The mobility actions are possible, and also encouraged in all three cycles: Bachelor, Master and Doctoral studies. We want to include all students and staff members in internationalisation. In case a longer mobility period is not possible, participation in a shorter project such as IP or an Erasmus master class is encouraged. Teachers and staff with limited or no earlier international experience are invited to join mobility activities.
Strategy for international cooperation projects
Describe your institution’s strategy for the organisation and implementation of international (EU and non-EU) cooperation projects in teaching and training in relation to projects implemented under the Programme.
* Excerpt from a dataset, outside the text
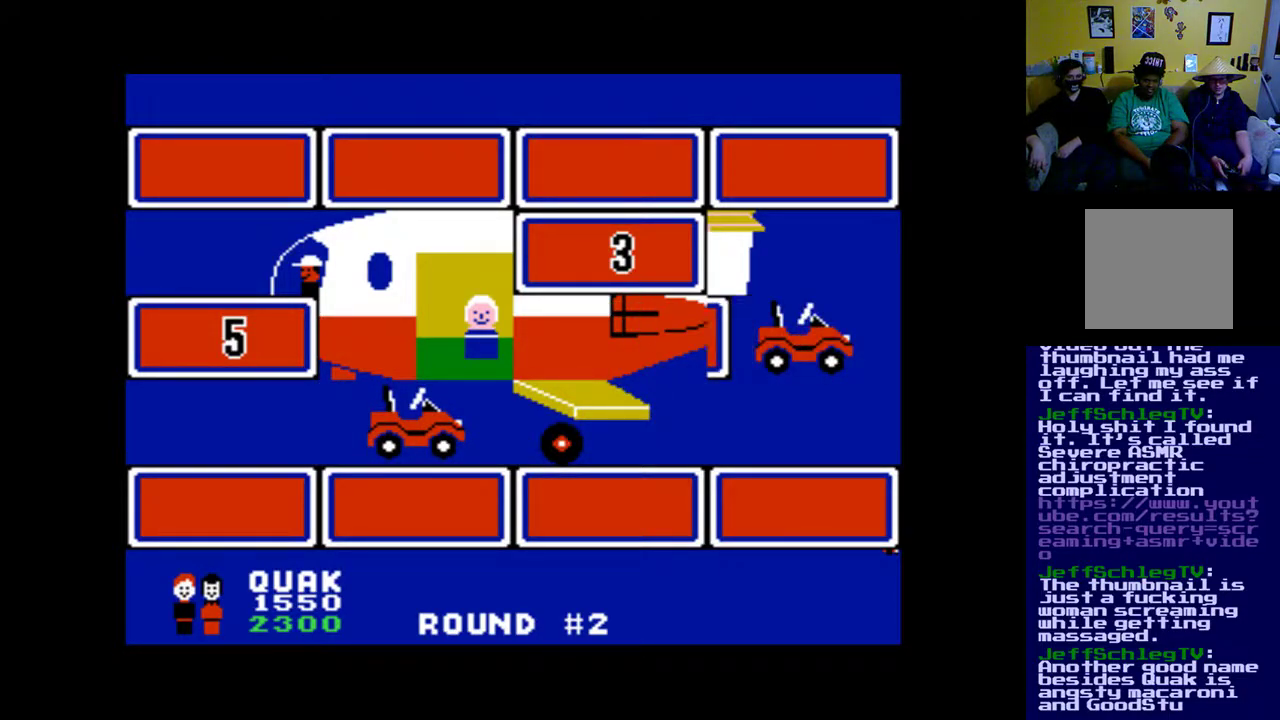
{"buttons": [], "events": []}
The involvement of the University of the Arts Helsinki in European cooperation projects is carefully considered and planned. The decisions are based on the strategical aims for international cooperation and the expected outcomes in relation to needed resources. The impacts on participating students and staff will be considered before commitment. However, as UNIARTS aims to be a European pioneer forum for arts, education and research, an active role in European projects is expected. We are looking for possibilities where the university can enhance strong interaction between the arts, education and research, and promote its quality and social impact.
The expected impact
Explain the expected impact of your participation in the Programme on the modernisation of your institution (for each of the 5 priorities of the Modernisation Agenda*) in terms of the policy objectives you intend to achieve.
The University of the Arts Helsinki acts as the only arts university in Finland. As a result, we are responsible for producing graduates who meet the needs and expectations of the highest professional tier in each arts field. This includes individuals with expertise in the most specific artistic disciplines. Our participation in the Erasmus programme helps us to ensure that we fulfil this strategic aim, as the arts are an integral value in society.
The process we follow in programme activity is one of transparency, which also stipulates that every individual has the opportunity to participate in a capacity which is most appropriate for them (i.e. shorter and longer exchanges, etc.) and which complements their development into qualified professionals. For students this means the programme may be incorporated into their individual study plan, whilst with teachers this comes in the form of the individual work plan.